Spatial Regression

Definition

Spatial regression models quantify relationships between variables while accounting for spatial dependence and heterogeneity. Common forms are spatial lag models (SLM), where neighboring outcomes influence each other; spatial error models (SEM), where autocorrelated errors capture omitted spatial effects; and geographically weighted regression (GWR), which allows coefficients to vary across space. Model choice depends on theory, diagnostics (Moran’s I of residuals), and the nature of the spatial process.

Application

Urban economics links prices to amenities, transport, and zoning; public health relates disease rates to environment and access; ecology ties species richness to climate and habitat. Practitioners use spatial regression to avoid biased estimates and to reveal place-specific sensitivities that inform tailored policies.

FAQ

How do you decide between SLM and SEM?

If theory suggests true interaction among units (spillovers), SLM fits; if missing variables create spatially structured errors, SEM is appropriate. Hausman-type tests and Lagrange multipliers guide the choice.

What pitfalls accompany GWR?

Overfitting and multiple testing risks; results can be unstable where data are sparse. Use cross-validation to choose bandwidths, map diagnostics, and compare with hierarchical models as a check.

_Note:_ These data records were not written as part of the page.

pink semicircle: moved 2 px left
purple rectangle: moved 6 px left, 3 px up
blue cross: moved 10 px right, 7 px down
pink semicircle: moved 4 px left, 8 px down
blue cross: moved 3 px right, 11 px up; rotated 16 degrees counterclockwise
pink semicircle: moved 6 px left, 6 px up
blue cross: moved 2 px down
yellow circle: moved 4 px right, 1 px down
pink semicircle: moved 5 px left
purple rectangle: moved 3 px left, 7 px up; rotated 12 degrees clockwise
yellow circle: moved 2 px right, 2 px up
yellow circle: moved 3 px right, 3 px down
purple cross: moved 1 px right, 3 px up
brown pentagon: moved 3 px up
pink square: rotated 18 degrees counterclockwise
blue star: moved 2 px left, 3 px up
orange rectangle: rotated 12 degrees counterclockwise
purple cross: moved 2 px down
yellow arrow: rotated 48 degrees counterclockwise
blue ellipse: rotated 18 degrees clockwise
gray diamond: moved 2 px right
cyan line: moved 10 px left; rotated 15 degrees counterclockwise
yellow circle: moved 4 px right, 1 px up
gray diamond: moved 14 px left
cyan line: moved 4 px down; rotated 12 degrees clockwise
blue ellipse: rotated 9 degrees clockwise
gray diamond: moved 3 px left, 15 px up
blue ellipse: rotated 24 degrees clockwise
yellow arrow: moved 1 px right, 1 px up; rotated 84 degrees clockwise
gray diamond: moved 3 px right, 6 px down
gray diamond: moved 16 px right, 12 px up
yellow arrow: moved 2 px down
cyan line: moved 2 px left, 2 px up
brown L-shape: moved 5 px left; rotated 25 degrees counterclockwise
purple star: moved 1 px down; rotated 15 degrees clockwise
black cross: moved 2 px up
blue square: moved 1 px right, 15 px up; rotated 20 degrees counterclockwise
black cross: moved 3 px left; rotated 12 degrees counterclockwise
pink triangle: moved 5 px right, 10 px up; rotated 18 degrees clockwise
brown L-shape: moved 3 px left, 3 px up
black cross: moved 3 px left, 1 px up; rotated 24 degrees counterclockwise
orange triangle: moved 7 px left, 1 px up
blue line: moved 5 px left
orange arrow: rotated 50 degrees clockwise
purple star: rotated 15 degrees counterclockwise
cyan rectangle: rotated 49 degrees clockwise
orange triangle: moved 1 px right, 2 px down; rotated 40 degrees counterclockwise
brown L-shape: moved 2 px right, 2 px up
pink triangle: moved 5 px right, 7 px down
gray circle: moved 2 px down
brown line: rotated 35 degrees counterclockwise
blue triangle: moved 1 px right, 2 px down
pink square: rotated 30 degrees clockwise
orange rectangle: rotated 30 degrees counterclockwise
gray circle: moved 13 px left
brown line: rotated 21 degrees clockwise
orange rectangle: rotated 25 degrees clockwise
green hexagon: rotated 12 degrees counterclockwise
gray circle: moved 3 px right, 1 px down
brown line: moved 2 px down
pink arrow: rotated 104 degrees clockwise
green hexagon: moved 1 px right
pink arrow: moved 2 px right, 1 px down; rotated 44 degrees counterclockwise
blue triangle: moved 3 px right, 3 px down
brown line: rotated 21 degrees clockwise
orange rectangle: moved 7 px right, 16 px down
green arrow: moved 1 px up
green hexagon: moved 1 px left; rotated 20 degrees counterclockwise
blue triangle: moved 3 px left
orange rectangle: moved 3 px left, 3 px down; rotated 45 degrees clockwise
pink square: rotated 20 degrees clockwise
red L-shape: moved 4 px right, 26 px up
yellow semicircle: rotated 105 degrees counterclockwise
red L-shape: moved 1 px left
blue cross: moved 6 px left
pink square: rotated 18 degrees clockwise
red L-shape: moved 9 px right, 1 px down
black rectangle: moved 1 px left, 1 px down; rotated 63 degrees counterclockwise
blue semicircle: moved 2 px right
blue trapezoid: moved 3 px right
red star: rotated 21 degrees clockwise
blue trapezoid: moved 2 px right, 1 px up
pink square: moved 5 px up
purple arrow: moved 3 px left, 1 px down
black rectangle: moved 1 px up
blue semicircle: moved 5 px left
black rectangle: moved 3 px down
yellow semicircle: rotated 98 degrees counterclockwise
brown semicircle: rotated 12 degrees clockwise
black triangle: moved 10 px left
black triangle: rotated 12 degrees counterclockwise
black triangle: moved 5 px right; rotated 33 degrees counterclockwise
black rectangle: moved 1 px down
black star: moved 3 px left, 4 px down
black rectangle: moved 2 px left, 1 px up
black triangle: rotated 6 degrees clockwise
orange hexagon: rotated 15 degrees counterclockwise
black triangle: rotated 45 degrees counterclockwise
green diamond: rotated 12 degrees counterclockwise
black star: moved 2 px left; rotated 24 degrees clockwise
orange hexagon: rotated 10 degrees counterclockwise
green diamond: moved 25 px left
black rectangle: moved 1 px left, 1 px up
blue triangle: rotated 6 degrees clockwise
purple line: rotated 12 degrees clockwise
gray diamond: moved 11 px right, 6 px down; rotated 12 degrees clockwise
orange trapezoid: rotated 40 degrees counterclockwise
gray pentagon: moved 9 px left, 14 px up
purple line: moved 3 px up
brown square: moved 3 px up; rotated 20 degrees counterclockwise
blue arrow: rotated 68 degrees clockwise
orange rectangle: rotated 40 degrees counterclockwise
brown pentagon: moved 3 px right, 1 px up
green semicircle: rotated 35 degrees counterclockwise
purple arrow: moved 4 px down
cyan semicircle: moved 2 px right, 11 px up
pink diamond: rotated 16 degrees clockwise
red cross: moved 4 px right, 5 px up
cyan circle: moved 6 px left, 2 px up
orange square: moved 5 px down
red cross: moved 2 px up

How should the spatial weights matrix be constructed?

Reflect true interaction pathways (contiguity, k-nearest neighbors, distance decay). Sensitivity to weights should be reported; arbitrary choices can change conclusions.

How do you interpret coefficients when variables are collinear and spatially autocorrelated?

Assess variance inflation, consider dimension reduction, and prefer models grounded in theory; report uncertainty honestly and avoid causal claims beyond the design.